Overcome Blocks To Your Focus:
- Feeling stuck will affect your focus. Ask yourself, what does “stuckness” feel like? Does it feel tight? Does it feel like a lid on top of you causing pressure? Does it feel like a boulder pressing down on you? Does it feel like being trapped in a small space? Keep asking, until you recognize what it is and it will slowly dissolve.
- Respect your body’s reactions. Are you feeling tense and agitated? What is your body responding to? What’s your body’s sense of what to do next? Is it giving you a message that something is coming up in your awareness? Maybe it’s helping you to bring your focus to a different direction.
- Focus on whatever gets in the way of your focus. It may be that you need to remove this obstacle first.
- Allow the “feeling” (that gets in the way) to expand. Let this feeling get bigger until you can recognize it and give it a name. As an example, if the recognized feeling is anger, ask yourself: what is all that about – the anger? Then “feel” what it’s all about.
- Don’t listen to your inner critic. Don’t respect this voice.
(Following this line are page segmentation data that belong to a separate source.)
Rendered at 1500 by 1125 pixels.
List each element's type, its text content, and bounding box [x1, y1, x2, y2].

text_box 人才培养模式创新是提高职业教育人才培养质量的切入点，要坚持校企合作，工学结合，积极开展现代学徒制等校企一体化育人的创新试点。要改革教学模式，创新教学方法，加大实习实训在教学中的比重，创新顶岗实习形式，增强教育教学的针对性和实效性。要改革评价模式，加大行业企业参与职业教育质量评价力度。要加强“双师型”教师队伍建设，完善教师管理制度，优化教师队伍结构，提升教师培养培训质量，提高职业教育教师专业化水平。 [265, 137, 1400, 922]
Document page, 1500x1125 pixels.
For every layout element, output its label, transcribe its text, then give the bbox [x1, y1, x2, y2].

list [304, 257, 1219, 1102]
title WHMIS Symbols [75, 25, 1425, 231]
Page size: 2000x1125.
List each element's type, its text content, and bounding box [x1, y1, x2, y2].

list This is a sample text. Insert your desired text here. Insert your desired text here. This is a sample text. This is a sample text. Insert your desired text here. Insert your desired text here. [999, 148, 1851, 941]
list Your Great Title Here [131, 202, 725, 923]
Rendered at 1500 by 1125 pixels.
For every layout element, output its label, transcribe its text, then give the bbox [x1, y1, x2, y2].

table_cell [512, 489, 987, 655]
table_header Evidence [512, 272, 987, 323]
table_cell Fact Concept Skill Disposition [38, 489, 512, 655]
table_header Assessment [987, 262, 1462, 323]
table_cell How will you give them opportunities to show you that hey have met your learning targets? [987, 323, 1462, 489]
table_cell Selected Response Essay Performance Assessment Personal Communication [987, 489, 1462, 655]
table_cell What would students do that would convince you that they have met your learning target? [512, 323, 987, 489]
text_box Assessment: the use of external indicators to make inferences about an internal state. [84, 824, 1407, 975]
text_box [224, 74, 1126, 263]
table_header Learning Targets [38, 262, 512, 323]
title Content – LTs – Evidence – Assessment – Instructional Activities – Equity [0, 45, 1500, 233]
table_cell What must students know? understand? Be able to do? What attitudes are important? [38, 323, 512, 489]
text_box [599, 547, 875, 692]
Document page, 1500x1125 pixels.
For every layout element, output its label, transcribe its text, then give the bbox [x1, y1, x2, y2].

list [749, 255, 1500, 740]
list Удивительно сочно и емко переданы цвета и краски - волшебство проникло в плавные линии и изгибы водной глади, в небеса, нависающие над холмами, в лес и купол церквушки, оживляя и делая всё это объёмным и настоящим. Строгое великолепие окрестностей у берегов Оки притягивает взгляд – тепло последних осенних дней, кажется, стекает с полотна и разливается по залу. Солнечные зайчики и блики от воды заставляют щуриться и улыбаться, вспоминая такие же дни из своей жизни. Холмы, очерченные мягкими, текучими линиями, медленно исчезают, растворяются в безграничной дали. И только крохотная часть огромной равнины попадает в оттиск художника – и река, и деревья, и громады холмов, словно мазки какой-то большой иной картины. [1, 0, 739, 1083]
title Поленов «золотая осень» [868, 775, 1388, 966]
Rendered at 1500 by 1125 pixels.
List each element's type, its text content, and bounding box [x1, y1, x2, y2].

It will focus you on how bad you feel and cloud reality.
- Ask these open-ended questions of yourself: What is really going on? What is underneath the lack of focus? What needs to happen to move through this?
In Choices, Frederic F. Flach writes, “Most people can look back over the years and identify a time and place at which their lives changed significantly. Whether by accident or design, these are the moments when, because of a readiness within us and a collaboration with events occurring around us, we are forced to seriously reappraise ourselves and the conditions under which we live and to make certain choices that will affect the rest of our lives.”
When you embrace the commitment to do something differently, you set a new course and your life will change as a result.
Master the Inner Work of Confrontation
Think about a recent situation or circumstance when you engaged in a conversation which was upsetting and where you felt things were left unresolved (and you’re still thinking about it).
Use the following questions to help you reflect on your thoughts, feelings and actions. Spend a few minutes with each of these questions and write down your responses:
- What were your assumptions, judgments or beliefs about the other person, at the time of the event?
- What was motivating you at the time?
- What did you say or do that worked?
- What did you say or do that didn’t work?
- What were you feeling at the time?
After you have spent a few minutes responding to each of the above questions, take a break and come back to the following questions:
- Is there anything else you could have done?
- What are some other modes of behavior and attitudes you could adopt to serve you better?
- Knowing what you know now, what will you do next time?
Writing it on paper or on the computer is a way to help your mind focus and give you an opportunity to express your thoughts and your feelings from a place of authentic self. You may reveal to yourself that things are not what they seem to be.